Hubert was entitled to reasonable attorney fees since he prevailed in his defense as to whether he violated paragraph 4. Colucci argues that it is entitled to reasonable attorney fees because summary judgment was granted in its favor as to violating paragraph 4 of the covenants and because it contends that it did not violate paragraph 2 by subdividing its lots. The pertinent part of paragraph 6 of the covenants states as follows: “In addition to all other remedies recoverable by the aggrieved party bringing legal or equitable action hereunder, such party, if successful, shall be entitled to recover reasonable attorney fees and costs of litigation.” Appellants’ App. at 34. At a previous point in the covenants, they state that the right to enforce the provisions is “dedicated and reserved” to the owners of the parcels in the neighborhood.
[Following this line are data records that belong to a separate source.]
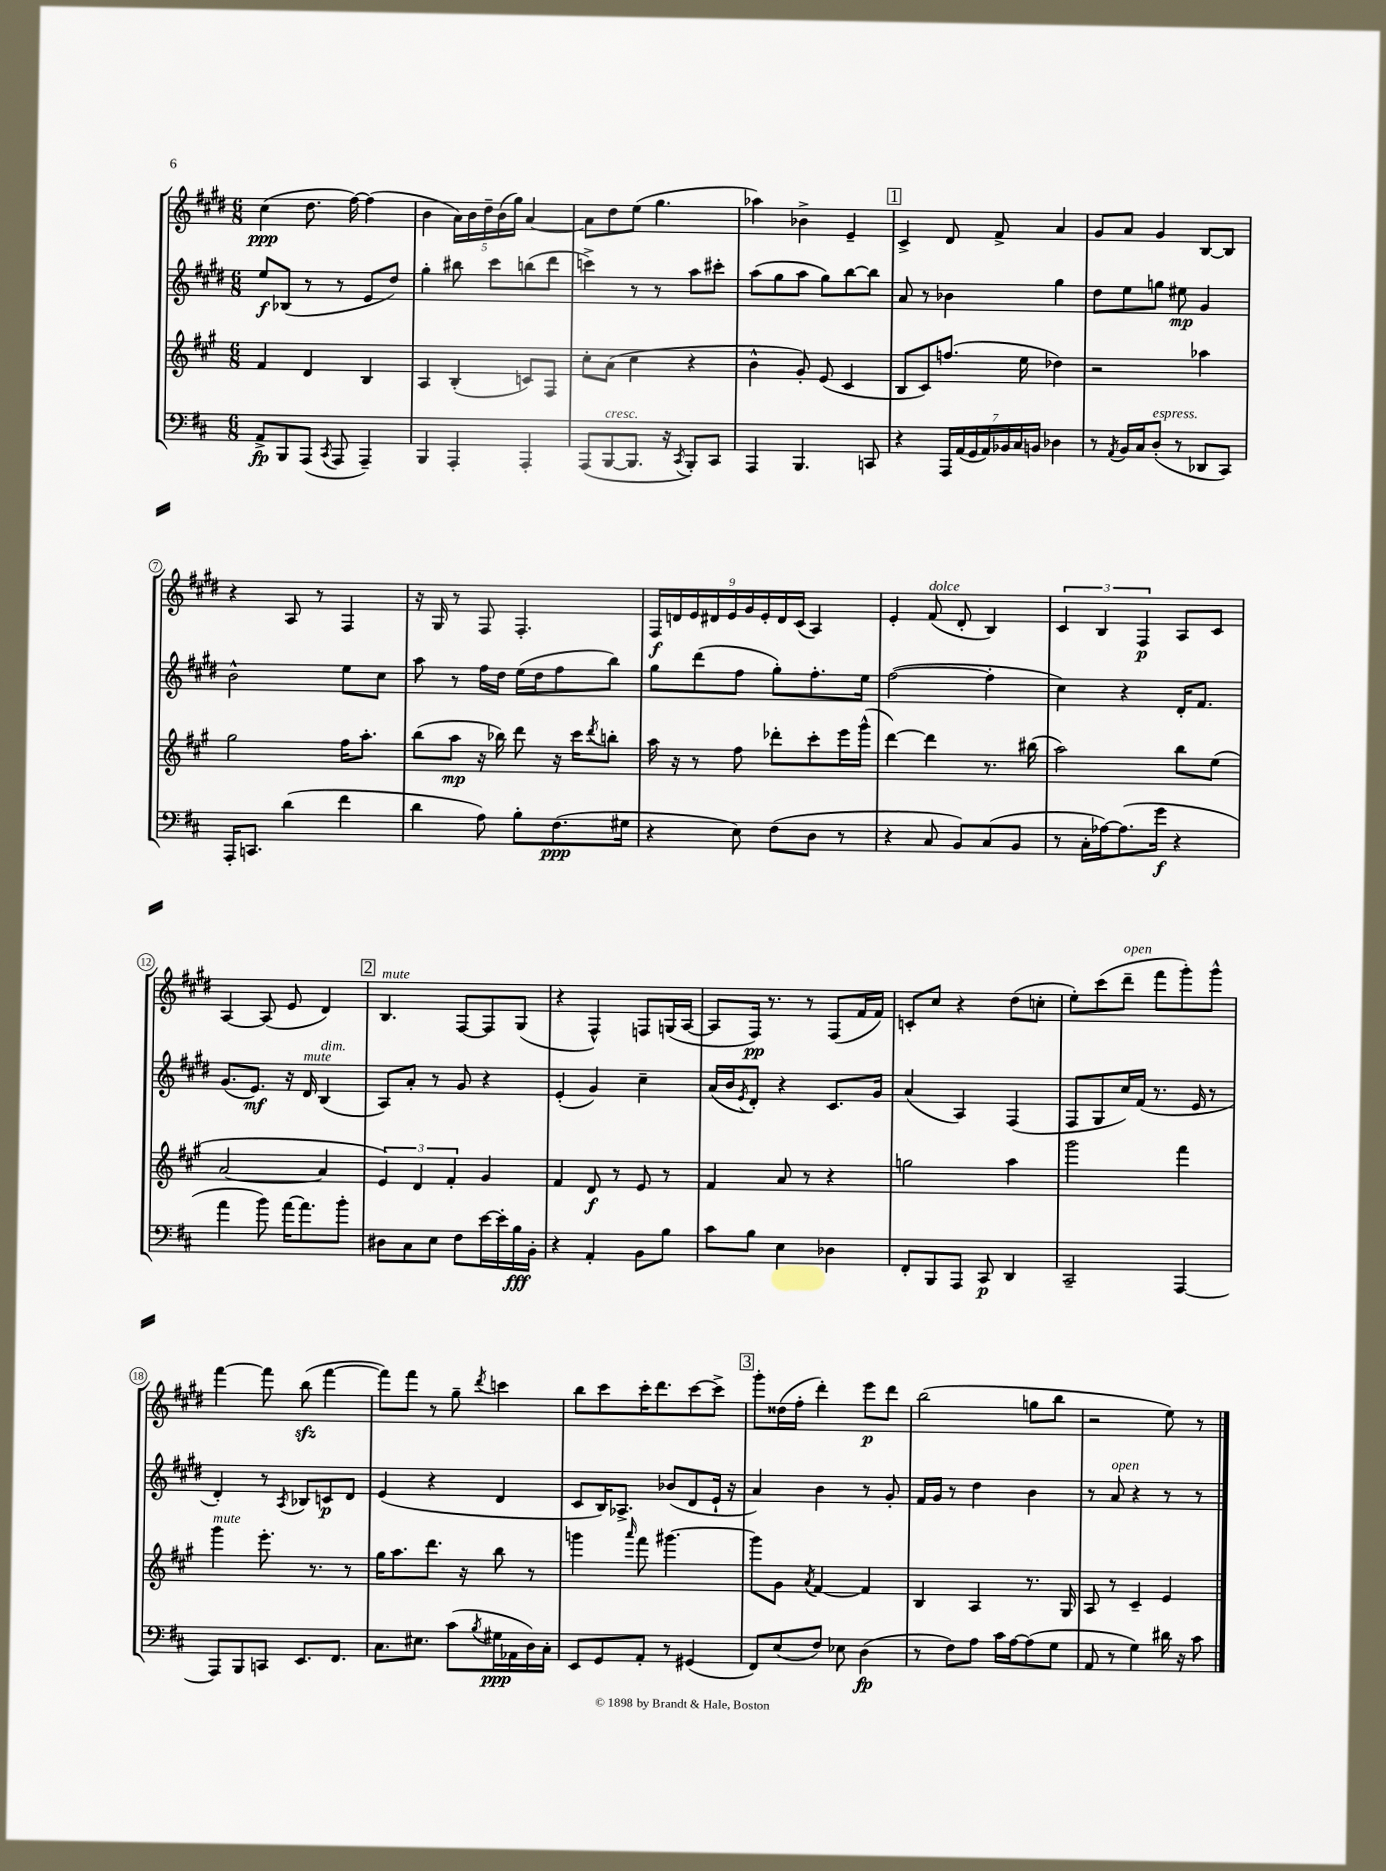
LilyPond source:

<<
\new StaffGroup <<
\new Staff = "s0" {
    \clef treble \key e \major \numericTimeSignature \time 6/8
    cis''4\ppp( dis''8. fis''16~) fis''4( |
    b'4 \tuplet 5/4 { a'16) b'16 dis''16-- b'16( gis''16) } a'4~ |
    a'8 dis''8 e''8( gis''4. |
    aes''4) bes'4-> e'4-- |
    \mark \markup { \box "1" } cis'4-> dis'8 fis'8-> a'4 |
    gis'8 a'8 gis'4 b8~ b8 |
    r4 a8 r8 fis4 |
    r16 gis16 r8 fis8 fis4.-. |
    \tuplet 9/8 { fis16\f d'16 e'16 dis'16 e'16 gis'16 e'16-. dis'16 cis'16( } a4) |
    e'4-. fis'8^\markup { \italic "dolce" }( dis'8-. b4) |
    \tuplet 3/2 { cis'4 b4 fis4\p } a8 cis'8 |
    a4~ a8( e'8 dis'4) |
    \mark \markup { \box "2" } b4.^\markup { \italic "mute" } fis8~ fis8 gis8( |
    r4 fis4-^) f8 g16( a16~ |
    a8 fis16\pp) r8. r8 fis8( fis'16 fis'16) |
    c'8-. cis''8 r4 dis''8( c''8-. |
    e''8-.) cis'''8( dis'''8--^\markup { \italic "open" } fis'''8 gis'''8-.) gis'''8-^ |
    fis'''4~ fis'''8 b''8\sfz( fis'''4~ |
    fis'''8) fis'''8 r8 gis''8-- \acciaccatura { dis'''8 } c'''4 |
    b''8 cis'''8 cis'''16-. dis'''8. cis'''8~ cis'''8-> |
    \mark \markup { \box "3" } gis'''8-. disis''16( fis''16-. dis'''4-.) e'''8\p dis'''8 |
    b''2( g''8 b''8 |
    r2 e''8) r8 \bar "|." |
}
\new Staff = "s1" {
    \clef treble \key e \major \numericTimeSignature \time 6/8
    e''8\f bes8( r8 r8 e'8 dis''8) |
    gis''4-. bis''8 cis'''8 b''8( dis'''8 |
    c'''4->) r8 r8 a''8 cis'''8-. |
    a''8( gis''8 a''8 gis''8) b''8~ b''8 |
    \mark \markup { \box "1" } a'8 r8 bes'4 gis''4 |
    dis''8 e''8 g''8 eis''8\mp gis'4 |
    b'2-^ e''8 cis''8 |
    a''8 r8 fis''16 dis''16 e''16( dis''16 fis''8 b''8) |
    gis''8 dis'''8( fis''8 gis''8-.) fis''8.-. e''16 |
    fis''2~( fis''4-. |
    cis''4) r4 dis'16-. fis'8. |
    gis'8.( e'8.\mf) r16 dis'16^\markup { \italic "mute" } b4^\markup { \italic "dim." }( |
    \mark \markup { \box "2" } a8) a'8-. r8 gis'8 r4 |
    e'4-.( gis'4) cis''4-- |
    a'16( b'16 \acciaccatura { e'8 } dis'8-.) r4 cis'8. gis'16 |
    a'4( a4) fis4( |
    fis8 gis8 cis''16) fis'16( r8. e'16 r8 |
    dis'4-.) r8 \acciaccatura { a8 } bes8 c'8\p dis'8 |
    e'4( r4 dis'4 |
    cis'8 b16) aes8.-> bes'8( dis'8 e'16-! r16 |
    \mark \markup { \box "3" } a'4) b'4 r8 gis'8-. |
    fis'16 gis'16 r8 dis''4 b'4 |
    r8 a'8^\markup { \italic "open" } r4 r8 r8 \bar "|." |
}
\new Staff = "s2" {
    \clef treble \key a \major \numericTimeSignature \time 6/8
    fis'4 d'4 b4 |
    a4 b4-.( c'8) fis8 |
    cis''8-. a'8( cis''4 r4 |
    b'4-^ gis'8-.) e'8( cis'4 |
    \mark \markup { \box "1" } b8 cis'8) f''8.( e''16 des''4) |
    r2 aes''4 |
    gis''2 fis''16 a''8.-. |
    b''8( a''8\mp r16 bes''16) d'''8 r16 cis'''16 \acciaccatura { d'''8 } b''8-. |
    a''16 r16 r8 fis''8 des'''8-. cis'''8-. e'''16 gis'''16-^( |
    d'''4~) d'''4 r8. bis''16( |
    a''2) b''8 e''8( |
    a'2~ a'4 |
    \mark \markup { \box "2" } \tuplet 3/2 { e'4) d'4 fis'4-. } gis'4 |
    fis'4 d'8\f r8 e'8 r8 |
    fis'4 a'8 r8 r4 |
    g''2 a''4 |
    gis'''2 fis'''4 |
    gis'''4^\markup { \italic "mute" } e'''8.-. r8. r8 |
    gis''16 a''8. d'''8. r16 b''8 r8 |
    g'''4 \grace { a'''16 } fis'''8 gis'''4.~ |
    \mark \markup { \box "3" } gis'''8 gis'8 \acciaccatura { a'8 } fis'4~ fis'4 |
    b4 a4 r8. gis16 |
    a8 r8 cis'4-- e'4 \bar "|." |
}
\new Staff = "s3" {
    \clef bass \key d \major \numericTimeSignature \time 6/8
    a,8->\fp b,,8 a,,8( \acciaccatura { cis,8 } a,,8 a,,4--) |
    b,,4 a,,4-. a,,4-. |
    a,,8( b,,8~^\markup { \italic "cresc." } b,,8. r16 \acciaccatura { cis,8 } b,,8-.) cis,8 |
    a,,4 b,,4. c,8 |
    \mark \markup { \box "1" } r4 \tuplet 7/4 { a,,16 a,16( g,16 a,16) bes,16 cis16 b,16 } des4 |
    r8 \acciaccatura { a,8 } b,16 cis16 d8-.^\markup { \italic "espress." }( r8 des,8 cis,8) |
    a,,16-. c,8. d'4( fis'4 |
    d'4 a8) b8-. fis8.\ppp( gis16 |
    r4 e8) fis8( d8 r8 |
    r4 cis8 b,8) cis8( b,8 |
    r8 cis16-. aes16~) aes8.( g'16\f r4 |
    a'4 b'8) a'16~ a'8. b'8-. |
    \mark \markup { \box "2" } dis8 cis8 e8 fis8 e'16~ e'16-. b16\fff b,16-. |
    r4 a,4-. b,8 b8 |
    cis'8 b8 e4 des4 |
    fis,8-. b,,8 a,,8 cis,8\p d,4 |
    cis,2-- a,,4~ |
    a,,8 b,,8 c,8 e,8. fis,8. |
    cis8. eis8. cis'8( \acciaccatura { b8 } gis16\ppp aes,16 d16) cis16-. |
    e,8 g,8 a,8-. r8 gis,4( |
    \mark \markup { \box "3" } fis,8) e8( fis8) ees8 d4\fp( |
    r8 fis8) a8 cis'16 a16~ a8( g8 |
    a,8 r8 g4) dis'16 r16 cis'8 \bar "|." |
}
>>
>>
\layout { \context { \Score \override BarNumber.stencil = #(make-stencil-circler 0.1 0.3 ly:text-interface::print) } }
Id. at 33. The covenants continue and state that, “[a]ny party to whose benefit any one or more of these covenants . . . inure” may file a claim for the enforcement of such and recover “damages suffered by any violation of said covenants.” Id. Reading these sentences together, we conclude that an “aggrieved party” as stated in the covenants means an owner of a parcel of land in the neighborhood who proceeds to enforce any of the covenants and to recover for a violation of such. Therefore, Colucci is not an aggrieved party as contemplated by the covenants and is not entitled to attorney fees even though it may be ultimately successful in defending against the Landowners‟ claims. Further, although the trial court found that Hubert was entitled to attorney fees in its order on January 29, 2008, we conclude that this was error as Hubert was also not an aggrieved party as contemplated by the covenants and, therefore, not entitled to attorney fees. Additionally, because we affirm the trial court‟s conclusion that Colucci did not violate the covenants by
renting its cabins, find that there is an issue of material fact as to whether Colucci violated paragraph 4 of the covenants by maintaining a real estate office on his property, and reverse the trial court‟s conclusion that Colucci improperly subdivided his property in violation of paragraph 2, we conclude that the Landowners have not yet been successful in any of their claims against Colucci and are therefore not yet entitled to attorney fees. We reverse any part of the trial court‟s order that is contrary to this holding. Affirmed in part, reversed in part, and remanded. VAIDIK, J., and CRONE, J., concur.